Dietzel noted that, according to a recent letter sent out by the city manager, we are in a “severe fiscal crisis.” He said Antioch is on the verge of bankruptcy, and that we need to have an Economic Development Director, set up a collections department, and privatize city investments that were losing money, such as Prewett Ranch, the animal shelter, and the golf course.
Thorpe said that passing Measure O would be a good step, but that the most important action would be to create jobs which would, in turn, generate more sales tax revenue.
Gibson-Gray also emphasized her support for Measure O, and spoke about needing regional development, and perhaps more large retail units.
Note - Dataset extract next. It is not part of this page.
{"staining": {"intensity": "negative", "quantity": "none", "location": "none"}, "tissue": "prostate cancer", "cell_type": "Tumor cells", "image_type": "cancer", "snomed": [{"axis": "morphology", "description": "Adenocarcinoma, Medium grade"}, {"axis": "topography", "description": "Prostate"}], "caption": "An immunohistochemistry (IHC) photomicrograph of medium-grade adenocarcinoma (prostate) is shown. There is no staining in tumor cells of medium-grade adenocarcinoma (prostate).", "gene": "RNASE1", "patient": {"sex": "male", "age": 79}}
In response to a question from Burgarino, all candidates expressed their support for Measure O.
A question from the floor asked what the candidates considered the most significant problem facing Antioch, and what they would do to solve it. In response, Thorpe referenced jobs, while the other candidates all focused on crime.
Another question noted that police services are currently 73% of the city budget, and asked how they planned to handle negotiations with the police department when their contract came up for review. Gibson-Gray and Segovia both said there was a need for concessions on the part of the department. (According to the city finance department, the cost of a police officer is now about $200,000 per year.) Tiscareno said it was best left to the negotiating team, while Thorpe emphasized the need to retain good quality officers, stating there could be no compromise on that. Dietzel spoke about getting Measure O in place, and said we need to buy locally.
Other areas covered during the session included homelessness, illegal dumping, dealing with feral cats, relating to a diverse community, and more.
The complete forum can be seen on Comcast Local Cable Channel 24 and on the Antioch Chamber of Commerce website at www.AntiochChamber.com. The schedule will be posted on the Antioch Herald website, www.antiochherald.com.